Rechtsanwalt Thomas Mack


Sehr geehrte Damen und Herren,

ich beziehe mich auf meine in diesem Forum gestellten Fragen vom 22.9.bzw. 11.10. zu diesem Thema.

Herr RA Hoffmeyer empfahl mir, TElDaFax mitzuteilen, dass eine rechtwirksame Kündigung zustande gekommen ist.

Heute Teile mir diese Firma mit, dass sie meinen Widerspruch zur Kenntniss genommen haben; man habe mir vorgeschlagen, mich zum alten Preis zu beliefern.

Ein Sonderkündigunsrecht hätte ich nicht und ein Widerspruch gegen eine Preiserhöhung ist nicht automatisch eine Kündigung.

Wenn ich nicht mehr beliefert werden wolle, soll ich fristgerecht kündigen.

Ich habe in meinen Schreiben nicht nur Widersprochen, sondern ausdrücklich gekündigt.

Meine Frage: Macht es Sinn, wenn ich weiter auf eine Kündigung bestehe oder sollte ich in den sauren Apfel beißen und fristgerecht kündigen?

Und wenn ich auf der Kündigung bestehe , wie sollte ich weiter vorgehen?

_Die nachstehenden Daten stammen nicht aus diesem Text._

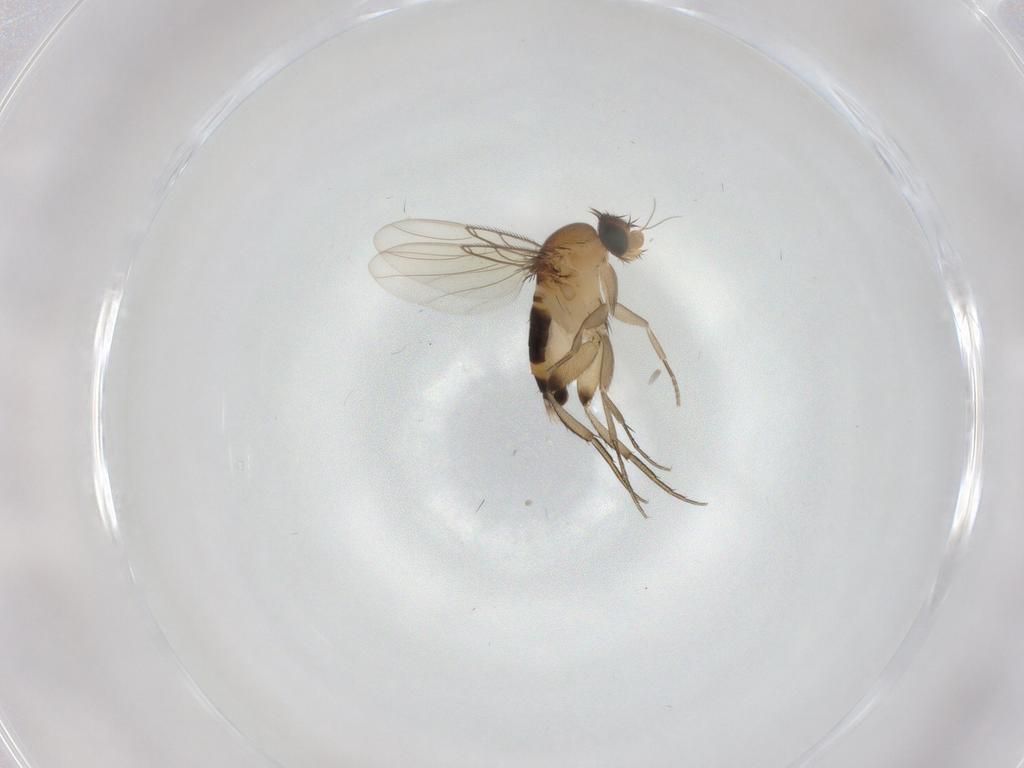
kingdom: Animalia
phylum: Arthropoda
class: Insecta
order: Diptera
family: Phoridae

Sehr geehrter Ratsuchender,

vielen Dank für Ihre Anfrage. Zunächst möchte ich darauf hinweisen, daß dieses Forum lediglich die Funktion hat, Ihnen einen ersten Überblick über die Rechtslage zu geben. Eine persönliche Beratung kann durch Ihre Anfrage nicht ersetzt werden.

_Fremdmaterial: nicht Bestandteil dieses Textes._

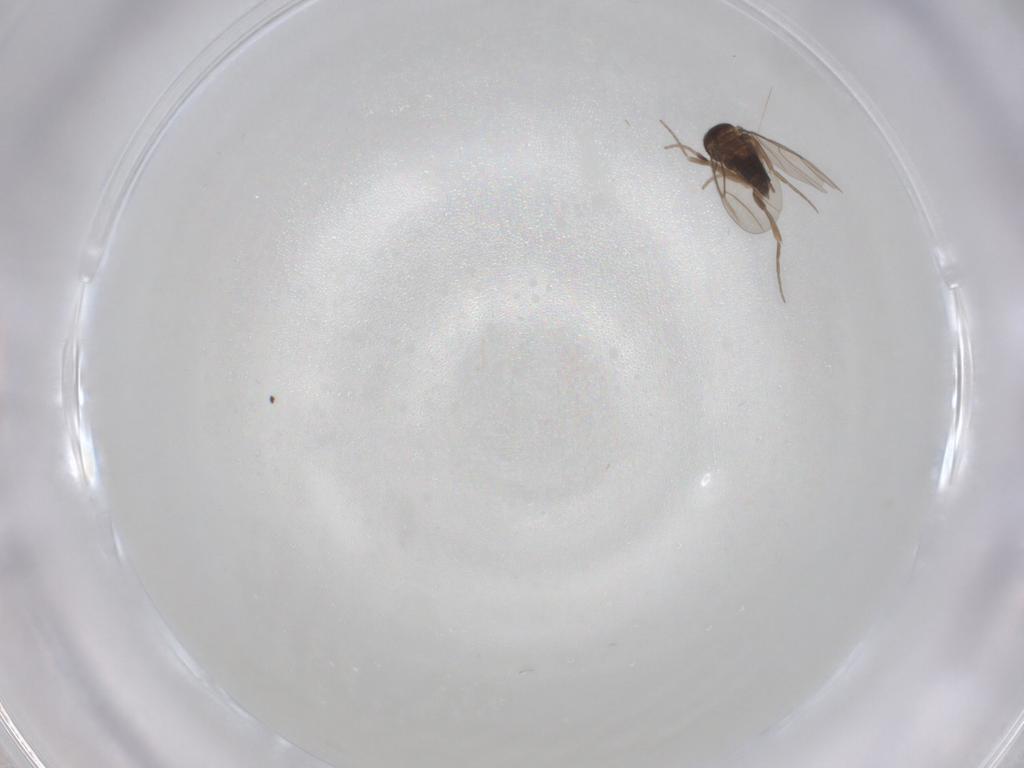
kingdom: Animalia
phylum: Arthropoda
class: Insecta
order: Diptera
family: Phoridae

Dies vorausgeschickt möchte ich Ihre Frage wie folgt beantworten:

Ich habe mir den letzten Kommentar des Kollegen Hoffmeyer durchgelesen und kann ihm nur beipflichten. Wenn Sie - wie Sie es auch dargelegt haben - den Vertrag nach der Preiserhöhung gekündigt haben, dann ist der Vertrag grundsätzlich mit Ablauf der Frist der Kündigung beendet. Dies wird auch nicht durch eine Überschrift "Widerruf" oder ähnliches in Ihrem Schreiben ausgeschlossen, solange Sie in dem Schreiben zum Ausdruck gebracht haben, daß Sie das Vertragsverhältnis beenden wollen.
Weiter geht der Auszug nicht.